* _Record excerpts_
===
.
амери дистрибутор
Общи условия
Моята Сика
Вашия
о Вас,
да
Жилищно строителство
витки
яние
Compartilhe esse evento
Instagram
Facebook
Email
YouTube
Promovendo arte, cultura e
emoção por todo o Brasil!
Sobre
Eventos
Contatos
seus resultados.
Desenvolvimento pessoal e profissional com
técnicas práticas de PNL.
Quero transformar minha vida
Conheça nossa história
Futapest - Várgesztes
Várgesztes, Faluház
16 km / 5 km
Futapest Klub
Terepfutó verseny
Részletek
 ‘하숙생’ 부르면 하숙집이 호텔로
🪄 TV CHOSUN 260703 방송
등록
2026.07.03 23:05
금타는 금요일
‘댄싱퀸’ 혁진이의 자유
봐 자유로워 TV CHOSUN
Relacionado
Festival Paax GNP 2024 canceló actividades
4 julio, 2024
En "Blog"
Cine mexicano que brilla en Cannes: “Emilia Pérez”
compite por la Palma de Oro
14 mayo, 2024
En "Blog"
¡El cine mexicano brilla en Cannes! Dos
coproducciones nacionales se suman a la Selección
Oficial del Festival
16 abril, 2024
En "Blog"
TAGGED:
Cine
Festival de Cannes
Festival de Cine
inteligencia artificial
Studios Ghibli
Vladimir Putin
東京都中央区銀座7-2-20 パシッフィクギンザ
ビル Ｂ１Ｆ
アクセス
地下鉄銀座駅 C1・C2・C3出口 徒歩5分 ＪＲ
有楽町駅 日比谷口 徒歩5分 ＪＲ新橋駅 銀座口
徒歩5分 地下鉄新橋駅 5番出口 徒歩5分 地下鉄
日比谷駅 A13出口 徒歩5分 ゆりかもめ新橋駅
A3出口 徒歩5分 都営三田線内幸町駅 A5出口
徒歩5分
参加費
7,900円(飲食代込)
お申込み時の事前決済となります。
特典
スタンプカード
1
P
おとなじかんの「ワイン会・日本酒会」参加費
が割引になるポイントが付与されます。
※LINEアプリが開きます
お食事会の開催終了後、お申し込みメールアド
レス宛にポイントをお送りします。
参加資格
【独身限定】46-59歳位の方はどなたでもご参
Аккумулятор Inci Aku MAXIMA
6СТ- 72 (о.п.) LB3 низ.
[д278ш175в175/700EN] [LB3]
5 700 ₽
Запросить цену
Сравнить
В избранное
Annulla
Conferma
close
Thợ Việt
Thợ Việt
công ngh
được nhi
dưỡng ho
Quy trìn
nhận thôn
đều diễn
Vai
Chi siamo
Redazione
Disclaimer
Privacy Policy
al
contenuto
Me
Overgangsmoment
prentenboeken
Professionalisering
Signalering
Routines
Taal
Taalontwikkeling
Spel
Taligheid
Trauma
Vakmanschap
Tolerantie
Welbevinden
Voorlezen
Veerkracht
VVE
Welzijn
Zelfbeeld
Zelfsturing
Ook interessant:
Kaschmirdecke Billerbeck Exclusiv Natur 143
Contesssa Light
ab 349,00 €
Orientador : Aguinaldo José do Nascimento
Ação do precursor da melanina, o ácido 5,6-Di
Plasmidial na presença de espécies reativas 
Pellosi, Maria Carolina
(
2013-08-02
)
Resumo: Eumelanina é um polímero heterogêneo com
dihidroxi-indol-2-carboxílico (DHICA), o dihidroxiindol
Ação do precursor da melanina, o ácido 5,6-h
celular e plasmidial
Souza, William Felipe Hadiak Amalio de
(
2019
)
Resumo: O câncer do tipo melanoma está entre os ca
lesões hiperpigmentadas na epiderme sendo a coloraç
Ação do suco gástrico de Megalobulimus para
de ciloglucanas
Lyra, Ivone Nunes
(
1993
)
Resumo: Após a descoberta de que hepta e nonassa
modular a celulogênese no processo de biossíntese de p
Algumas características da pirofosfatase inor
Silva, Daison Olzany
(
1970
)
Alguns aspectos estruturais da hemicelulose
===
* _Description of the task_
Reproduce all of the items above with every occurrence of "Blog" replaced by "Noticias", leaving everything else unchanged.

* _Task response_
.
амери дистрибутор
Общи условия
Моята Сика
Вашия
о Вас,
да
Жилищно строителство
витки
яние
Compartilhe esse evento
Instagram
Facebook
Email
YouTube
Promovendo arte, cultura e
emoção por todo o Brasil!
Sobre
Eventos
Contatos
seus resultados.
Desenvolvimento pessoal e profissional com
técnicas práticas de PNL.
Quero transformar minha vida
Conheça nossa história
Futapest - Várgesztes
Várgesztes, Faluház
16 km / 5 km
Futapest Klub
Terepfutó verseny
Részletek
 ‘하숙생’ 부르면 하숙집이 호텔로
🪄 TV CHOSUN 260703 방송
등록
2026.07.03 23:05
금타는 금요일
‘댄싱퀸’ 혁진이의 자유
봐 자유로워 TV CHOSUN
Relacionado
Festival Paax GNP 2024 canceló actividades
4 julio, 2024
En "Noticias"
Cine mexicano que brilla en Cannes: “Emilia Pérez”
compite por la Palma de Oro
14 mayo, 2024
En "Noticias"
¡El cine mexicano brilla en Cannes! Dos
coproducciones nacionales se suman a la Selección
Oficial del Festival
16 abril, 2024
En "Noticias"
TAGGED:
Cine
Festival de Cannes
Festival de Cine
inteligencia artificial
Studios Ghibli
Vladimir Putin
東京都中央区銀座7-2-20 パシッフィクギンザ
ビル Ｂ１Ｆ
アクセス
地下鉄銀座駅 C1・C2・C3出口 徒歩5分 ＪＲ
有楽町駅 日比谷口 徒歩5分 ＪＲ新橋駅 銀座口
徒歩5分 地下鉄新橋駅 5番出口 徒歩5分 地下鉄
日比谷駅 A13出口 徒歩5分 ゆりかもめ新橋駅
A3出口 徒歩5分 都営三田線内幸町駅 A5出口
徒歩5分
参加費
7,900円(飲食代込)
お申込み時の事前決済となります。
特典
スタンプカード
1
P
おとなじかんの「ワイン会・日本酒会」参加費
が割引になるポイントが付与されます。
※LINEアプリが開きます
お食事会の開催終了後、お申し込みメールアド
レス宛にポイントをお送りします。
参加資格
【独身限定】46-59歳位の方はどなたでもご参
Аккумулятор Inci Aku MAXIMA
6СТ- 72 (о.п.) LB3 низ.
[д278ш175в175/700EN] [LB3]
5 700 ₽
Запросить цену
Сравнить
В избранное
Annulla
Conferma
close
Thợ Việt
Thợ Việt
công ngh
được nhi
dưỡng ho
Quy trìn
nhận thôn
đều diễn
Vai
Chi siamo
Redazione
Disclaimer
Privacy Policy
al
contenuto
Me
Overgangsmoment
prentenboeken
Professionalisering
Signalering
Routines
Taal
Taalontwikkeling
Spel
Taligheid
Trauma
Vakmanschap
Tolerantie
Welbevinden
Voorlezen
Veerkracht
VVE
Welzijn
Zelfbeeld
Zelfsturing
Ook interessant:
Kaschmirdecke Billerbeck Exclusiv Natur 143
Contesssa Light
ab 349,00 €
Orientador : Aguinaldo José do Nascimento
Ação do precursor da melanina, o ácido 5,6-Di
Plasmidial na presença de espécies reativas 
Pellosi, Maria Carolina
(
2013-08-02
)
Resumo: Eumelanina é um polímero heterogêneo com
dihidroxi-indol-2-carboxílico (DHICA), o dihidroxiindol
Ação do precursor da melanina, o ácido 5,6-h
celular e plasmidial
Souza, William Felipe Hadiak Amalio de
(
2019
)
Resumo: O câncer do tipo melanoma está entre os ca
lesões hiperpigmentadas na epiderme sendo a coloraç
Ação do suco gástrico de Megalobulimus para
de ciloglucanas
Lyra, Ivone Nunes
(
1993
)
Resumo: Após a descoberta de que hepta e nonassa
modular a celulogênese no processo de biossíntese de p
Algumas características da pirofosfatase inor
Silva, Daison Olzany
(
1970
)
Alguns aspectos estruturais da hemicelulose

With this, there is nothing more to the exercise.